Marie Laveau a également acquis une influence sur sa clientèle par son travail dans un salon de coiffure. Elle connaissait tous les ragots de la ville. Ses clients sont aussi venus à elle pour lui acheter des poupées vaudou, des potions, des sacs gris-gris, et d'autres choses. Son influence continue à planer sur la ville encore aujourd'hui. Au 21e siècle, sa tombe dans le plus vieux cimetière est une attraction touristique majeure. Les croyants au Voodoo viennent ici pour offrir des cadeaux et prier pour son esprit. En face du cimetière où Marie Laveau est enterrée, des offrandes de gâteau sont laissées aux pieds de la statue de Saint Expedite ; ces offrandes sont censées accélérer les faveurs de la reine Voodoo. Saint Expedite représente l'esprit debout entre la vie et la mort. La chapelle où la statue se dresse était autrefois utilisée uniquement pour la tenue de funérailles.
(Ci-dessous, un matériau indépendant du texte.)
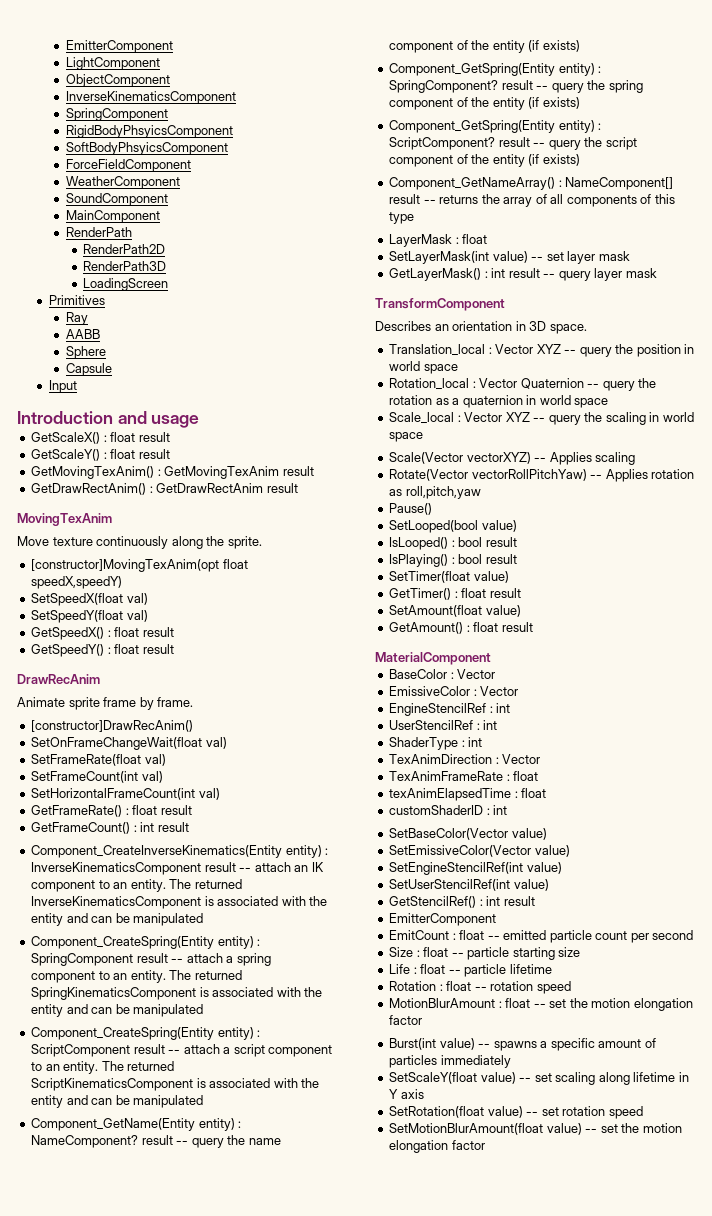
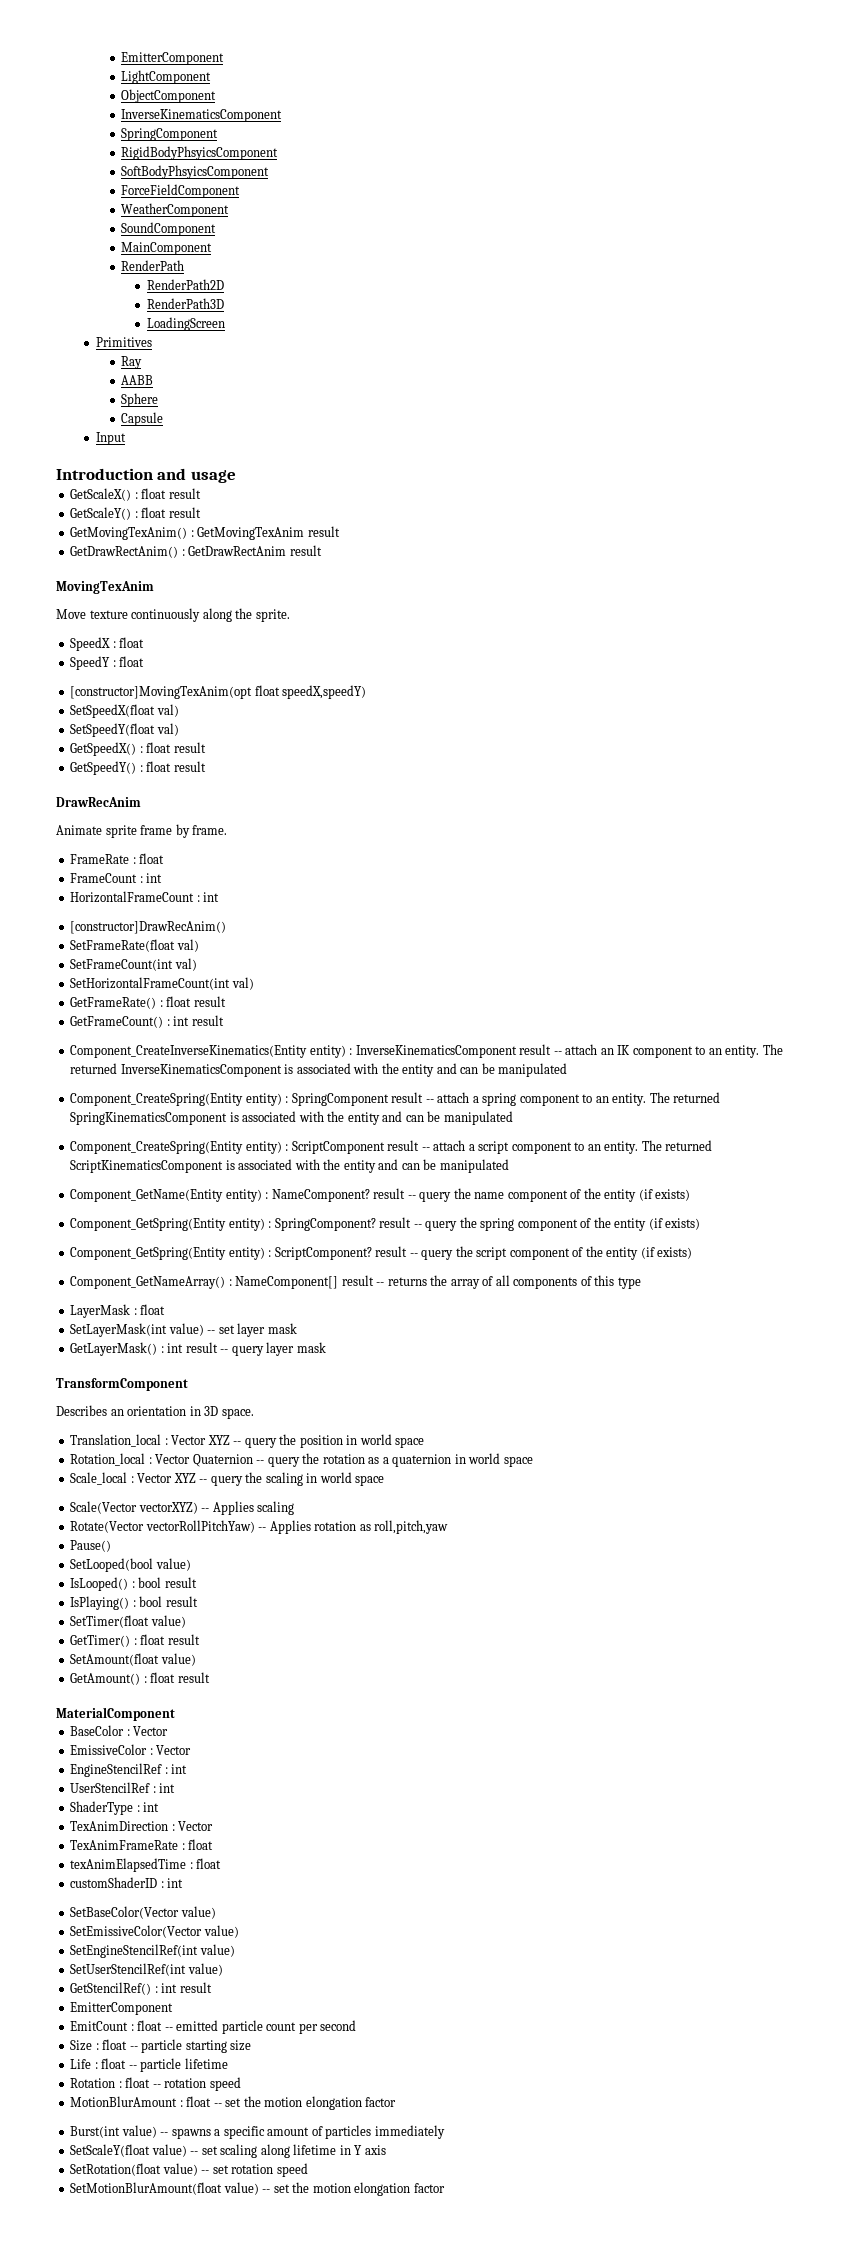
(262, 542) none -> [70,637,145,651] [70,656,145,670] // SpeedX : float // SpeedY : float
(194, 702) none -> [70,853,165,864] [70,873,163,883] [70,891,220,903] // FrameRate : float // FrameCount : int // HorizontalFrameCount : int
[31,737,227,750] // SetOnFrameChangeWait(float val) -> (227, 927) none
Marie Laveau continue d'être une figure centrale du voodoo de la Louisiane et de la culture de La Nouvelle-Orléans. Les joueurs crient son nom en lançant des dés, et de multiples récits d'observations de la reine vaudou ont été rapportés.

L'envoûtement vaudou et le Hoodoo

L'envoûtement vaudou est couramment utilisé par les habitants de la Louisiane pour décrire la marque unique du Voodoo Créole de la Nouvelle-Orléans. Certains praticiens Hoodoo intègrent des éléments de Voodoo, et certains ne le font pas. Le Hoodoo n'est pas pareil que le Voodoo et le Voodoo n'est pas le Hoodoo. Ce sont deux choses différentes mais pourtant complémentaires. La distinction entre le Voodoo et le Hoodoo est que le Hoodoo intègre à la fois la magie blanche et la magie noire. Le Voodoo est une religion ; Le Hoodoo, c'est de la magie. Pourtant, il existe un chevauchement des deux, la plupart du temps, particulièrement à la Nouvelle-Orléans.